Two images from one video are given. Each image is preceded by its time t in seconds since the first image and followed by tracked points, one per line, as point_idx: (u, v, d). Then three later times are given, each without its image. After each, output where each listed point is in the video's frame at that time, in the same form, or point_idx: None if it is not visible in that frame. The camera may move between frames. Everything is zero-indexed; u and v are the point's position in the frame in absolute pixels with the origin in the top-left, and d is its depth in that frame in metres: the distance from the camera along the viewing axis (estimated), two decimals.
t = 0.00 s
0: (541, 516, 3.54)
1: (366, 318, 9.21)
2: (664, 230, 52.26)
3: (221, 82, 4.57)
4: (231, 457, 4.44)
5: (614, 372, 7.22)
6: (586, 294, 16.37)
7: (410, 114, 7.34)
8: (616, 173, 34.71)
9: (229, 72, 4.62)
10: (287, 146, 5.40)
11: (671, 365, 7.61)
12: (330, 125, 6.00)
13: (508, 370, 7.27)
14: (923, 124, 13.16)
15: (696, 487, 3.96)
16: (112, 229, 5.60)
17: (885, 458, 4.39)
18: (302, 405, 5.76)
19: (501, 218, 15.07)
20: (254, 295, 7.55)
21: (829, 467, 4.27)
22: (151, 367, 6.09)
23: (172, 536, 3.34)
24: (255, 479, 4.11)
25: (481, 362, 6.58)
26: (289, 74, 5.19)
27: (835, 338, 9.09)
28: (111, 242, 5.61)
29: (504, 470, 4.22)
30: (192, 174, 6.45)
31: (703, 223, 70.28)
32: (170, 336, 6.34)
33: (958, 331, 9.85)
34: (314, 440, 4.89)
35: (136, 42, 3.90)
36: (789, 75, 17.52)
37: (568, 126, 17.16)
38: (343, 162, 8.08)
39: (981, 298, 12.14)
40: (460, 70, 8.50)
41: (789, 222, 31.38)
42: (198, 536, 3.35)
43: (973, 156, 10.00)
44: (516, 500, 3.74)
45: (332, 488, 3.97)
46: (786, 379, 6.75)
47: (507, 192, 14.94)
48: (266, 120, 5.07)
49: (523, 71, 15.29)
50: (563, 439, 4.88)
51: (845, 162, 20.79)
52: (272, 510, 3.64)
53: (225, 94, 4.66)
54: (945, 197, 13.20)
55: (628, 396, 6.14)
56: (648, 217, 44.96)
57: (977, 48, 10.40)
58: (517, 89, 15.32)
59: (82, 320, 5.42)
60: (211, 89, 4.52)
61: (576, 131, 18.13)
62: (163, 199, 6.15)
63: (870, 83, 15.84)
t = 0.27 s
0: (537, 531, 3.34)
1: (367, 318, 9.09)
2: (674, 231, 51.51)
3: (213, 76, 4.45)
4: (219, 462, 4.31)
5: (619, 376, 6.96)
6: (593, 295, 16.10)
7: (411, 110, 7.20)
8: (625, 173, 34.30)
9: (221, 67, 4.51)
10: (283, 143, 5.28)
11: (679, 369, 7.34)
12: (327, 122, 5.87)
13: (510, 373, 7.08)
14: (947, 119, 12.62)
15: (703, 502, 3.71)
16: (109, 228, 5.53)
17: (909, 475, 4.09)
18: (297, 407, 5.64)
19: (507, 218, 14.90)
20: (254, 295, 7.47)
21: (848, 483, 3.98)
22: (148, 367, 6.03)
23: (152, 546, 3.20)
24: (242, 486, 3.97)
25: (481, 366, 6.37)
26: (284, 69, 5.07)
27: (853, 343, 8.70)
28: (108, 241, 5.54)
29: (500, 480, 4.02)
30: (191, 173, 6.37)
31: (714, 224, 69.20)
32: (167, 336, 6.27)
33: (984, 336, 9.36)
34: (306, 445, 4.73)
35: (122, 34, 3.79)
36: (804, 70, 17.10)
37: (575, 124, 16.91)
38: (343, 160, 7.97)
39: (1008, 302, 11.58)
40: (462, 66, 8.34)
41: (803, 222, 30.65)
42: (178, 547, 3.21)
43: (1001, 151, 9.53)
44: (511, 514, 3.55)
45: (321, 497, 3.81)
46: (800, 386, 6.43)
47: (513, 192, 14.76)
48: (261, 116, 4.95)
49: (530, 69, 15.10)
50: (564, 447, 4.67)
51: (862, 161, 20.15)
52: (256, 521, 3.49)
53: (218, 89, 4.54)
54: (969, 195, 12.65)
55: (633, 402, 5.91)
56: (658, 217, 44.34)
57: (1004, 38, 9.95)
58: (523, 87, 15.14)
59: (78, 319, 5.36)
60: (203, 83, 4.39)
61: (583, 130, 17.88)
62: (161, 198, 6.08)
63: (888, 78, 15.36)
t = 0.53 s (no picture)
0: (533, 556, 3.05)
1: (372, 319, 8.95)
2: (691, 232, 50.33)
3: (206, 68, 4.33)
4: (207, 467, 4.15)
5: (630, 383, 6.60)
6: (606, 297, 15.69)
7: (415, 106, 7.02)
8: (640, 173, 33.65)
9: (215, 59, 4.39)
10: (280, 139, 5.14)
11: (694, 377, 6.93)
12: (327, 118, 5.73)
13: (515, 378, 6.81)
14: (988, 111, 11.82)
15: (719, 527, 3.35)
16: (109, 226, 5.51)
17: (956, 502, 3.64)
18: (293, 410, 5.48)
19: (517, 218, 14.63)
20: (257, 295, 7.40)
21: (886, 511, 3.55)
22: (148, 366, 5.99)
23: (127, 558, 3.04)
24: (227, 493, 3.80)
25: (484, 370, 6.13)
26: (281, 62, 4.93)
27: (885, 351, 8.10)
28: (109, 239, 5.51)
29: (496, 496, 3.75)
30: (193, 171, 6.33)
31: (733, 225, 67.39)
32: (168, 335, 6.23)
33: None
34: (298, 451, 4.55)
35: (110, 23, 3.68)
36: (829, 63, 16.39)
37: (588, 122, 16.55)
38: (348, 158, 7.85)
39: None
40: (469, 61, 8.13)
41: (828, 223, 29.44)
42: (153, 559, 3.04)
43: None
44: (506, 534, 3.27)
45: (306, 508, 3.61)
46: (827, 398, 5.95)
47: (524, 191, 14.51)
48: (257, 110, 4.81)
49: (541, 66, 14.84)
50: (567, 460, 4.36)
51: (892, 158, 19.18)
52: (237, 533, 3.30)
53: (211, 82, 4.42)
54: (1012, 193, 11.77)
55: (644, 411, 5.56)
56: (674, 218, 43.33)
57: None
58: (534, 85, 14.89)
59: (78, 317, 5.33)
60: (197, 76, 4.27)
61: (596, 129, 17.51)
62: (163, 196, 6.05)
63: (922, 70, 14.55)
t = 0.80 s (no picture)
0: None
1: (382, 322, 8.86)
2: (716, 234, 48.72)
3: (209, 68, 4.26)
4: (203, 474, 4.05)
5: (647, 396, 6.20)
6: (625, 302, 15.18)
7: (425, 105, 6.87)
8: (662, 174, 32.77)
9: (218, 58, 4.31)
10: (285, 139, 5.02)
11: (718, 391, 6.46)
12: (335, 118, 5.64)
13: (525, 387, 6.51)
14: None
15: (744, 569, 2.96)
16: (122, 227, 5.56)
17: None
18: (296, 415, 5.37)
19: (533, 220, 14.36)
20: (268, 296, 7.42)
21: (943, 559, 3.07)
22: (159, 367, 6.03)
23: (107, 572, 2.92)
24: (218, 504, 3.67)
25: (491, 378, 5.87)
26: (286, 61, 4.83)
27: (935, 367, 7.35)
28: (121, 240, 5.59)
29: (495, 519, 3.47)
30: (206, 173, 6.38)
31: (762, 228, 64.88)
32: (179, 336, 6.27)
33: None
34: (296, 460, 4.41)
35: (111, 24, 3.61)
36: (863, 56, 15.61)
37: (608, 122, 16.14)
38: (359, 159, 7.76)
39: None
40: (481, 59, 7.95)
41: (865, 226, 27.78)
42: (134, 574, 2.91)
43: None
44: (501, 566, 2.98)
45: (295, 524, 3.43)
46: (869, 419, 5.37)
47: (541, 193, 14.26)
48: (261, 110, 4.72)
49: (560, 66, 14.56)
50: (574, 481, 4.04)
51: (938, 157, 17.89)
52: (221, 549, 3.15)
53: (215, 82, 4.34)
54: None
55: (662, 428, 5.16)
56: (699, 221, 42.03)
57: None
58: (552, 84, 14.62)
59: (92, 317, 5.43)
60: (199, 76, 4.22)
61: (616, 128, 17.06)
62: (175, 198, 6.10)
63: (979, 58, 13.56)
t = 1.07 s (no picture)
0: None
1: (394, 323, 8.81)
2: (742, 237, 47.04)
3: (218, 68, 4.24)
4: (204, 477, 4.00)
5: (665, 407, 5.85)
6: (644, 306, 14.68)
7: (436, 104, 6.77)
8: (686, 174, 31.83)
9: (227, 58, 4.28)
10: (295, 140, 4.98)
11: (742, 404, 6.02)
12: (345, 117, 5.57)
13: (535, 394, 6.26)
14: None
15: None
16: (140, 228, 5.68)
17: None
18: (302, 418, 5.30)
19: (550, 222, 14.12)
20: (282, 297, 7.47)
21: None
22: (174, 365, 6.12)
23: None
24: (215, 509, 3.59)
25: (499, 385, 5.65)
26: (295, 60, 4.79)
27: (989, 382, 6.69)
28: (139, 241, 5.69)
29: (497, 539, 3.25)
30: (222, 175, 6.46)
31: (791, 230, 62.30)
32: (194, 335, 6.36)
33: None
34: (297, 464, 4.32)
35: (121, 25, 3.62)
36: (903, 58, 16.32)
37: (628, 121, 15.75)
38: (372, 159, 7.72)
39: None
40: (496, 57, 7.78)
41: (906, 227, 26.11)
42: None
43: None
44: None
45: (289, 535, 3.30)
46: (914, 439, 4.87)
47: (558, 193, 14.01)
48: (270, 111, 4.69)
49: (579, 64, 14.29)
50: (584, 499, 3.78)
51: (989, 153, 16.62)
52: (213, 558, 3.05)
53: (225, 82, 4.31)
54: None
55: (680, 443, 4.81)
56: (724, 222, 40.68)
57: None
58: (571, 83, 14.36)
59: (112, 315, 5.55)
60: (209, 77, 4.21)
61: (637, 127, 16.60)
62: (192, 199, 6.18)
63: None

---

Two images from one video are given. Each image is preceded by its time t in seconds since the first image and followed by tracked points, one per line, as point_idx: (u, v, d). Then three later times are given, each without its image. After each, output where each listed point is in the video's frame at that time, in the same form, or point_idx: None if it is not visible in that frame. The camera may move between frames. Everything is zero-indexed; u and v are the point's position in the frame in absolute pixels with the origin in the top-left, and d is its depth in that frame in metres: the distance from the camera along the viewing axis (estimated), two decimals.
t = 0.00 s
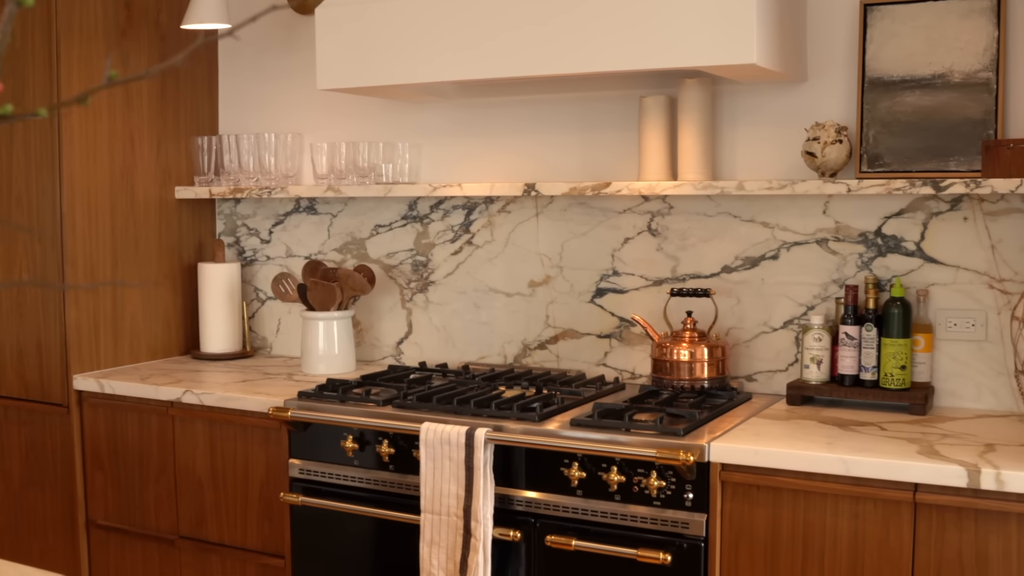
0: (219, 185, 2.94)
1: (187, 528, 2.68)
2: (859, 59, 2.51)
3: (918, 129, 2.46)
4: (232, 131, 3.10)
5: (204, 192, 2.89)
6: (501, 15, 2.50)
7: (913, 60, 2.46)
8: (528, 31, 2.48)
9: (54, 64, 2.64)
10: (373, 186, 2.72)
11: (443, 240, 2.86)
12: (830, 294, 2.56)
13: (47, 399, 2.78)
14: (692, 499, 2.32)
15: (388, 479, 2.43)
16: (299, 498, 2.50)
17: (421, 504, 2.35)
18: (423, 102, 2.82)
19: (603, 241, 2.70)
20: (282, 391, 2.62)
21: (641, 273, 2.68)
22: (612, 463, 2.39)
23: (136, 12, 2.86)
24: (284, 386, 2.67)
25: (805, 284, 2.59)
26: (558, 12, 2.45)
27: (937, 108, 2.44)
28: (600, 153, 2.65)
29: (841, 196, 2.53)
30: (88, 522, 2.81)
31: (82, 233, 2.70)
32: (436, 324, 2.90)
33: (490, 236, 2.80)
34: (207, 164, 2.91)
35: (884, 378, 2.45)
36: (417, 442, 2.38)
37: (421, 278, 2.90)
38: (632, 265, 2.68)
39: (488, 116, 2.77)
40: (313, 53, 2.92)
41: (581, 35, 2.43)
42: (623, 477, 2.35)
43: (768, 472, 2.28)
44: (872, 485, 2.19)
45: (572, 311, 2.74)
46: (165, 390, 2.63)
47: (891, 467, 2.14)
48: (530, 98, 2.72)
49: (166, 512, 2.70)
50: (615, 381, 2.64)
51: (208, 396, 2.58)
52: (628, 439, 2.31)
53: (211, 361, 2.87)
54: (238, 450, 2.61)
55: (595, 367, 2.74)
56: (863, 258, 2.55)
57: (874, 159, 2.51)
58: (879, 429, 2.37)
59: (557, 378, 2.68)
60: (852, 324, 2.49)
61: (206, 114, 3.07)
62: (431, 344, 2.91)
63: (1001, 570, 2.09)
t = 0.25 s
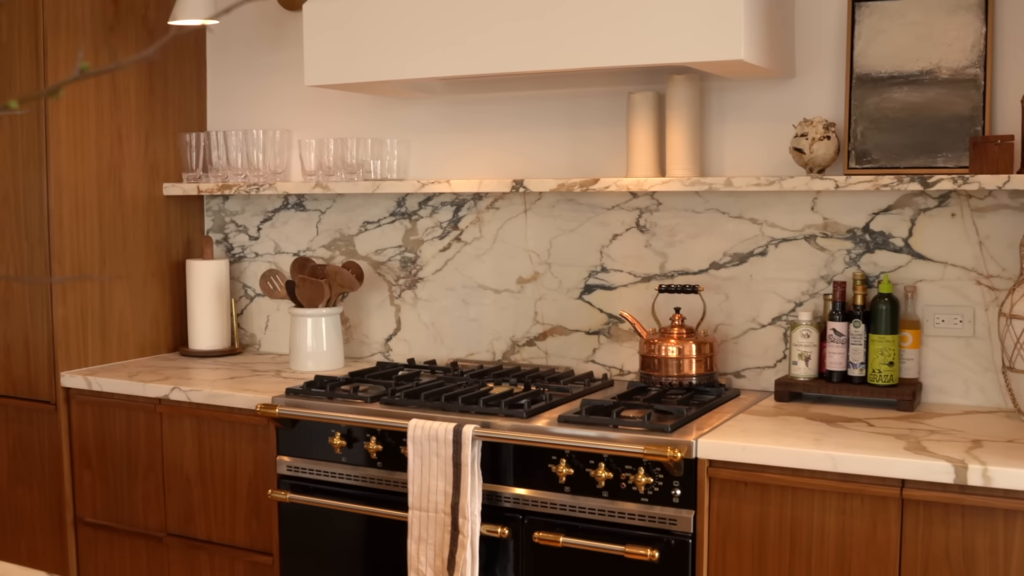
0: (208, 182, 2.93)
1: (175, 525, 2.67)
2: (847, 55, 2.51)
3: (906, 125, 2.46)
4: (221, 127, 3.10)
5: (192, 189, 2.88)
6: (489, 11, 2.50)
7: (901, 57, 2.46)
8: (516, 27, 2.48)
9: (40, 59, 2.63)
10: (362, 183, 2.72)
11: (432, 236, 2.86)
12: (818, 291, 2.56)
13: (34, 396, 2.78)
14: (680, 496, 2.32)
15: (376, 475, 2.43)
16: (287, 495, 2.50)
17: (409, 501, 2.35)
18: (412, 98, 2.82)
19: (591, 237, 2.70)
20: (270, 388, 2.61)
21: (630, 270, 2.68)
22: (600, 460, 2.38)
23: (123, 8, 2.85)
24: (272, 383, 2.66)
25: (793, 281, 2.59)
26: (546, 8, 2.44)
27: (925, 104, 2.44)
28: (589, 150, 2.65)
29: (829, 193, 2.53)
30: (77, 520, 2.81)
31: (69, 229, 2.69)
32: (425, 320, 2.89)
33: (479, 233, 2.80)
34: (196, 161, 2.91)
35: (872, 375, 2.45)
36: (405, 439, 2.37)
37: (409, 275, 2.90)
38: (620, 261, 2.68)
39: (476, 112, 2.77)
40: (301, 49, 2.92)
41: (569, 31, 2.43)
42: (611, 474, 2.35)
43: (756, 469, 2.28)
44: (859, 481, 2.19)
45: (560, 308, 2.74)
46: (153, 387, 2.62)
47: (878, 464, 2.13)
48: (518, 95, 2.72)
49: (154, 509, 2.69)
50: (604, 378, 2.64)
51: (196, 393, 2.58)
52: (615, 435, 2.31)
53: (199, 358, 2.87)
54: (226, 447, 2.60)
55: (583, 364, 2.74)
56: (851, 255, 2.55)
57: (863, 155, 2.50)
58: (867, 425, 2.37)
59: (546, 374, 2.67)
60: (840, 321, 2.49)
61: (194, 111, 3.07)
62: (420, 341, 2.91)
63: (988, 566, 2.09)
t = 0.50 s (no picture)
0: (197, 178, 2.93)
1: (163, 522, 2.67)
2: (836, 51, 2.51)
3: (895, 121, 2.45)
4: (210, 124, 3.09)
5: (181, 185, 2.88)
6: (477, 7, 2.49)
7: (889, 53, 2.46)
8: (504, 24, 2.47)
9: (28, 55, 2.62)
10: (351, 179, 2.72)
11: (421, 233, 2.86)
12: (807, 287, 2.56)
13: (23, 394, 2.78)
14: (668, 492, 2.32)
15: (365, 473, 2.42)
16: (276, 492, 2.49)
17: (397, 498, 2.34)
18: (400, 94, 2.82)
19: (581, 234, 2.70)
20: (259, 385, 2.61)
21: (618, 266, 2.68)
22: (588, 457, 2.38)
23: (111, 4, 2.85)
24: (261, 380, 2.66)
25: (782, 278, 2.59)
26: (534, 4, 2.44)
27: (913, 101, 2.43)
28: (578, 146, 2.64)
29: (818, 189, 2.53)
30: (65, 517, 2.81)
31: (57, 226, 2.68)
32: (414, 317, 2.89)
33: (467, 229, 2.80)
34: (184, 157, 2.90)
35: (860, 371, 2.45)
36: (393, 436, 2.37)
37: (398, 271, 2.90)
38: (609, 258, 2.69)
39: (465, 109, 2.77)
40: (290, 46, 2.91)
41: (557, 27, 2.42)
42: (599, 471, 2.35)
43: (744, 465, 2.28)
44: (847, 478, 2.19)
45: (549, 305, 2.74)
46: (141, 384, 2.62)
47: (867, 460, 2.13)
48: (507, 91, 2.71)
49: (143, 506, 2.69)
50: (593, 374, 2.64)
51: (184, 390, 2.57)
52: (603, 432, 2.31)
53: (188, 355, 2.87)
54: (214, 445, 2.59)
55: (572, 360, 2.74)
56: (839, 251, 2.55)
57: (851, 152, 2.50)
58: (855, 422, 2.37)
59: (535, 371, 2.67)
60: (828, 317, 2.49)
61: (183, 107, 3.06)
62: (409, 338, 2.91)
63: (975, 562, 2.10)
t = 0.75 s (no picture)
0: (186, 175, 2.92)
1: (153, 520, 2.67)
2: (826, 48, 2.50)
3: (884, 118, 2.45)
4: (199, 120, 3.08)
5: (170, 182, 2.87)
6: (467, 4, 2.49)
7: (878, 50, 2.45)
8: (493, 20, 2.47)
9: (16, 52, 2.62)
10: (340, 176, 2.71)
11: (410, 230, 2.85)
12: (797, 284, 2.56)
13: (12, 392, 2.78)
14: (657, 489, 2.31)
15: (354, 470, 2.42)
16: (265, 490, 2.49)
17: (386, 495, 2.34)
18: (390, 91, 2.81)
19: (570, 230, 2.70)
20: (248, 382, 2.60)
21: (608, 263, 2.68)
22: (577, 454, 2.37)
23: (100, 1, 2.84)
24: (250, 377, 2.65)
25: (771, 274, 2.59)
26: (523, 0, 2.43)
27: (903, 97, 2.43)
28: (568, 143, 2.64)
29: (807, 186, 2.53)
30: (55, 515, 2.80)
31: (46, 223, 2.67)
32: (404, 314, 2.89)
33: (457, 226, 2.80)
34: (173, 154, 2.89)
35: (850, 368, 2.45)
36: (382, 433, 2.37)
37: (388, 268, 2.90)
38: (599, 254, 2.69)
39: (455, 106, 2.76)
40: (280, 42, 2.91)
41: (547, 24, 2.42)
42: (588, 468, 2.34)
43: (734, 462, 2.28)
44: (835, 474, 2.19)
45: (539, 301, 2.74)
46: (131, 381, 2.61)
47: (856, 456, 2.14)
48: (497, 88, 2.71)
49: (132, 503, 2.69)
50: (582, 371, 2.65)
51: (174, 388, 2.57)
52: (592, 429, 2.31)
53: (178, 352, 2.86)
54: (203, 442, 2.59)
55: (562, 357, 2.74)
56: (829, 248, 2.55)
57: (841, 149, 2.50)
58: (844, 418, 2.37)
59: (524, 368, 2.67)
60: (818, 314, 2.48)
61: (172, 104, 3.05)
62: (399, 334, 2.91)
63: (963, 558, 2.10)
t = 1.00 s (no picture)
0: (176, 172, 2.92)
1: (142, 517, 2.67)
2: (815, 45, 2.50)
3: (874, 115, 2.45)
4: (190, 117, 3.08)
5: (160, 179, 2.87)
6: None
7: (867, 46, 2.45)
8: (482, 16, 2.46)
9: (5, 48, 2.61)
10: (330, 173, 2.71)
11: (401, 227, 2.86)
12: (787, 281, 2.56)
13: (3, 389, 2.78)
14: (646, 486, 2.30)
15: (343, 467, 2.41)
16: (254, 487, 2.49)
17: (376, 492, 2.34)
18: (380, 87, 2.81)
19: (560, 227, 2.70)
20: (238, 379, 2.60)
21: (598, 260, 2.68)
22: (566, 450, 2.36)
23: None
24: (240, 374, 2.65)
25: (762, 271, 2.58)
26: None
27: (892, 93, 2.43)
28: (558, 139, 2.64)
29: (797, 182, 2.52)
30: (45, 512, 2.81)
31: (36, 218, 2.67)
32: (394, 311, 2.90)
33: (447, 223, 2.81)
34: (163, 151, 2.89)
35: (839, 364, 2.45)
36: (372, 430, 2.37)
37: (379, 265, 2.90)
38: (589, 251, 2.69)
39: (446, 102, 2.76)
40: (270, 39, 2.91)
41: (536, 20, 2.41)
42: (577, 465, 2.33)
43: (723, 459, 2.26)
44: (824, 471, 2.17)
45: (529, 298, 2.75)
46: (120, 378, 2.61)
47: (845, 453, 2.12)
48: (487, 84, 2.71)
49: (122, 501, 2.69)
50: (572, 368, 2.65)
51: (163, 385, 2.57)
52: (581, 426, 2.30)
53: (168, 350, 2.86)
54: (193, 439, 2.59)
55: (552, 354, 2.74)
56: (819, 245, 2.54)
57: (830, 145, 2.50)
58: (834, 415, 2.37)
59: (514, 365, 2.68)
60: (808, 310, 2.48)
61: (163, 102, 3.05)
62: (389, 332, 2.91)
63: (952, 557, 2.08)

Your objective:
Using the data above, reproduce exactly the lines from the line that contains "19: (517, 218, 14.63)" through the line that contains "1: (394, 323, 8.81)", including both.

Finished exercise:
19: (517, 218, 14.63)
20: (257, 295, 7.40)
21: (886, 511, 3.55)
22: (148, 366, 5.99)
23: (127, 558, 3.04)
24: (227, 493, 3.80)
25: (484, 370, 6.13)
26: (281, 62, 4.93)
27: (885, 351, 8.10)
28: (109, 239, 5.51)
29: (496, 496, 3.75)
30: (193, 171, 6.33)
31: (733, 225, 67.39)
32: (168, 335, 6.23)
33: None
34: (298, 451, 4.55)
35: (110, 23, 3.68)
36: (829, 63, 16.39)
37: (588, 122, 16.55)
38: (348, 158, 7.85)
39: None
40: (469, 61, 8.13)
41: (828, 223, 29.44)
42: (153, 559, 3.04)
43: None
44: (506, 534, 3.27)
45: (306, 508, 3.61)
46: (827, 398, 5.95)
47: (524, 191, 14.51)
48: (257, 110, 4.81)
49: (541, 66, 14.84)
50: (567, 460, 4.36)
51: (892, 158, 19.18)
52: (237, 533, 3.30)
53: (211, 82, 4.42)
54: (1012, 193, 11.77)
55: (644, 411, 5.56)
56: (674, 218, 43.33)
57: None
58: (534, 85, 14.89)
59: (78, 317, 5.33)
60: (197, 76, 4.27)
61: (596, 129, 17.51)
62: (163, 196, 6.05)
63: (922, 70, 14.55)
t = 0.80 s (no picture)
0: None
1: (382, 322, 8.86)
2: (716, 234, 48.72)
3: (209, 68, 4.26)
4: (203, 474, 4.05)
5: (647, 396, 6.20)
6: (625, 302, 15.18)
7: (425, 105, 6.87)
8: (662, 174, 32.77)
9: (218, 58, 4.31)
10: (285, 139, 5.02)
11: (718, 391, 6.46)
12: (335, 118, 5.64)
13: (525, 387, 6.51)
14: None
15: (744, 569, 2.96)
16: (122, 227, 5.56)
17: None
18: (296, 415, 5.37)
19: (533, 220, 14.36)
20: (268, 296, 7.42)
21: (943, 559, 3.07)
22: (159, 367, 6.03)
23: (107, 572, 2.92)
24: (218, 504, 3.67)
25: (491, 378, 5.87)
26: (286, 61, 4.83)
27: (935, 367, 7.35)
28: (121, 240, 5.59)
29: (495, 519, 3.47)
30: (206, 173, 6.38)
31: (762, 228, 64.88)
32: (179, 336, 6.27)
33: None
34: (296, 460, 4.41)
35: (111, 24, 3.61)
36: (863, 56, 15.61)
37: (608, 122, 16.14)
38: (359, 159, 7.76)
39: None
40: (481, 59, 7.95)
41: (865, 226, 27.78)
42: (134, 574, 2.91)
43: None
44: (501, 566, 2.98)
45: (295, 524, 3.43)
46: (869, 419, 5.37)
47: (541, 193, 14.26)
48: (261, 110, 4.72)
49: (560, 66, 14.56)
50: (574, 481, 4.04)
51: (938, 157, 17.89)
52: (221, 549, 3.15)
53: (215, 82, 4.34)
54: None
55: (662, 428, 5.16)
56: (699, 221, 42.03)
57: None
58: (552, 84, 14.62)
59: (92, 317, 5.43)
60: (199, 76, 4.22)
61: (616, 128, 17.06)
62: (175, 198, 6.10)
63: (979, 58, 13.56)
t = 1.07 s (no picture)
0: None
1: (394, 323, 8.81)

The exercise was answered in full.